Lexie Bean struggled to make a therapist understand that they didn’t want to be a man because they were “both.” Jordan Sullivan writes of the years it takes “to re-integrate and become whole” after conversion therapy. Chris Csabs writes that he “tried everything to find the root of my problem” but “nothing so far had worked.”

Says Syre Klenke of a group conversion session, “My heart shattered over and over as people tried to console and encourage each other…. I wonder if each of them is okay and still with us today.”

Here’s a bit of advice for reading “Shame-Sex Attraction”: dip into the first chapter, maybe the second, then go back and read the foreword and introduction, and resume.

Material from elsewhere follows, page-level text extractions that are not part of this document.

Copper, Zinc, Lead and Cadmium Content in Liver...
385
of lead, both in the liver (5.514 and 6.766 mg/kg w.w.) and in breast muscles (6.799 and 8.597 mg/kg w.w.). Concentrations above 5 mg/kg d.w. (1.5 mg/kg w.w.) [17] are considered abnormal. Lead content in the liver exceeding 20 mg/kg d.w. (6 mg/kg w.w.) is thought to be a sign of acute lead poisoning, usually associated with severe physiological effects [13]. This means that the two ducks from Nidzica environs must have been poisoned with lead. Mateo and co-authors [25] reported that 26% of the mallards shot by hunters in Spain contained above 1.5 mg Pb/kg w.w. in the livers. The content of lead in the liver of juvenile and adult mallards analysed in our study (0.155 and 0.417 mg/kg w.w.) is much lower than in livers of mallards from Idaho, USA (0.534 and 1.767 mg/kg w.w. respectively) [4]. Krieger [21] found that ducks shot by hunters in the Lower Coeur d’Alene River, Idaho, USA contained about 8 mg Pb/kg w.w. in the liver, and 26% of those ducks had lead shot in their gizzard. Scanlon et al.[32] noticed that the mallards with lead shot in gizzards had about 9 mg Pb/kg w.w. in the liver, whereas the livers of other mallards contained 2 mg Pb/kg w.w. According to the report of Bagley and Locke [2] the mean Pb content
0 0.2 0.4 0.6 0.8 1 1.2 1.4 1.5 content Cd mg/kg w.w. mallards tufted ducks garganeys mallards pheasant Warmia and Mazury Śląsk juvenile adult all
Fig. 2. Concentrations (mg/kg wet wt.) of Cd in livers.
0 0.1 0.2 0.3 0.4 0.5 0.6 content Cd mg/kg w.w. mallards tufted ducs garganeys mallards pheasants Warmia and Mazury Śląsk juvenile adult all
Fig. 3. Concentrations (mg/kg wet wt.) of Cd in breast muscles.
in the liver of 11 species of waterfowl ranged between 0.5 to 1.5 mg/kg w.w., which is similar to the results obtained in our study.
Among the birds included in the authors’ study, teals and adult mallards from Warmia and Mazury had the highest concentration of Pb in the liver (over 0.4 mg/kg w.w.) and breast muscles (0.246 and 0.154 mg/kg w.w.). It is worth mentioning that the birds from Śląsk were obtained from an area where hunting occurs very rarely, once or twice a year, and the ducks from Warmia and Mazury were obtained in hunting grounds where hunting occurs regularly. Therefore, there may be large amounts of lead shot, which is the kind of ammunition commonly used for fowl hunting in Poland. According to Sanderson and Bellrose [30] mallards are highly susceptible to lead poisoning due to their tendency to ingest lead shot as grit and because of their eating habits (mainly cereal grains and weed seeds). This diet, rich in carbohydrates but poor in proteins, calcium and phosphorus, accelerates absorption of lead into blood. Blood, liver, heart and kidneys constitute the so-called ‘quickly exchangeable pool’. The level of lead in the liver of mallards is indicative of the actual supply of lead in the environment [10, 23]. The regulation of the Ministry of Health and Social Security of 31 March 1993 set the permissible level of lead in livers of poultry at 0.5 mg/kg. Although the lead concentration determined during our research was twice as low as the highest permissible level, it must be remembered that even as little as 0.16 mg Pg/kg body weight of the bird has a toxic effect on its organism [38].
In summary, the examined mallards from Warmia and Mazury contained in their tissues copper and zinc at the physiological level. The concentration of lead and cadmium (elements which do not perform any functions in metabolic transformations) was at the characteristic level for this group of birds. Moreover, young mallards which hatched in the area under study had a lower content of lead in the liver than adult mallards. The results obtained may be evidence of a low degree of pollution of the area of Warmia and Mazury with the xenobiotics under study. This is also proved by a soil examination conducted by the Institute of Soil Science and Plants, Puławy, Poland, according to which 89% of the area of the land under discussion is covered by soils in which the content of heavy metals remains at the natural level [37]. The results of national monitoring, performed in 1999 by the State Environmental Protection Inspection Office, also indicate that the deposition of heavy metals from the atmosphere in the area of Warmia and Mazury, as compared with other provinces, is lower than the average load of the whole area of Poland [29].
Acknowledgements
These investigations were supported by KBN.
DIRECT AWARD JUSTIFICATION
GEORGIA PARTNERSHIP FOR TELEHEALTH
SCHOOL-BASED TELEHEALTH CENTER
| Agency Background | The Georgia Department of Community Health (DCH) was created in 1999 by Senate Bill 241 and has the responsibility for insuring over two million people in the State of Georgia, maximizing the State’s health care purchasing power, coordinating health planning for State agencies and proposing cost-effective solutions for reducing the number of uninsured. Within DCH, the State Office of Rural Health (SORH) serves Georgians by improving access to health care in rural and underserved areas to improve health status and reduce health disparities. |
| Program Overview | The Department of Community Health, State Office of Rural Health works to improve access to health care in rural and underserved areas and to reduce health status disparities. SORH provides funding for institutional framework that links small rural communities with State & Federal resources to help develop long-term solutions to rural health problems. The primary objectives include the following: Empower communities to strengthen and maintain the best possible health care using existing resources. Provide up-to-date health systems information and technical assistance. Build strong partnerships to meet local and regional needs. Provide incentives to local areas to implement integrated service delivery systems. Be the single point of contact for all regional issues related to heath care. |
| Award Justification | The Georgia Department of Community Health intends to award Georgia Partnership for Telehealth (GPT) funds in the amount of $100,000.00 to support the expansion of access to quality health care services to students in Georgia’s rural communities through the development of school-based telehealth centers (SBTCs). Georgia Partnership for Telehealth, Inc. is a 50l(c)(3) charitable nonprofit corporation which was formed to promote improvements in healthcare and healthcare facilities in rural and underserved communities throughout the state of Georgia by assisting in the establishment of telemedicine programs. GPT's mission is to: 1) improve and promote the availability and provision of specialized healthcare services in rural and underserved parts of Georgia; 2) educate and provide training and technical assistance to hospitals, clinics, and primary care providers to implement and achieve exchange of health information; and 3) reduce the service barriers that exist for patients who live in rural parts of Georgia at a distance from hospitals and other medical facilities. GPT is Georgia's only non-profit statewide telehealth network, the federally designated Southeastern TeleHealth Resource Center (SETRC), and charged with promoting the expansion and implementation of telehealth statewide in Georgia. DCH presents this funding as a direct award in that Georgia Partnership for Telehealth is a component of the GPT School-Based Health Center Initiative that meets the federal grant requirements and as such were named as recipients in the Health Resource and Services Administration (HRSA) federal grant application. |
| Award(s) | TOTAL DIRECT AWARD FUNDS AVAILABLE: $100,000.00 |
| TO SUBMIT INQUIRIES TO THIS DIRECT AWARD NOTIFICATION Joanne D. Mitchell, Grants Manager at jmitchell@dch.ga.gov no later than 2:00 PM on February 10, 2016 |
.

The reason: author Lucas F. W. Wilson’s intro is deep and steep, full of footnotes and statistics, and if you’re not prepared or you didn’t come for the education, it might scare you away. No, the subtitle of this book is likely why you’d pick the book up so because that’s what you really wanted, indulge before backtracking.

You won’t be sorry; the first stories are bracing and they’ll steel you for the rest, for the emotion and the tears, the horror and the unexpected humor.

Be aware that there are triggers all over this book, especially if you’ve been subjected to anything like conversion therapy yourself. Remember, though, that the survivors are just that: survivors, and their strength is what makes this book worthwhile. Even so, though “Shame-Sex Attraction” is an essential read, that doesn’t make it any easier.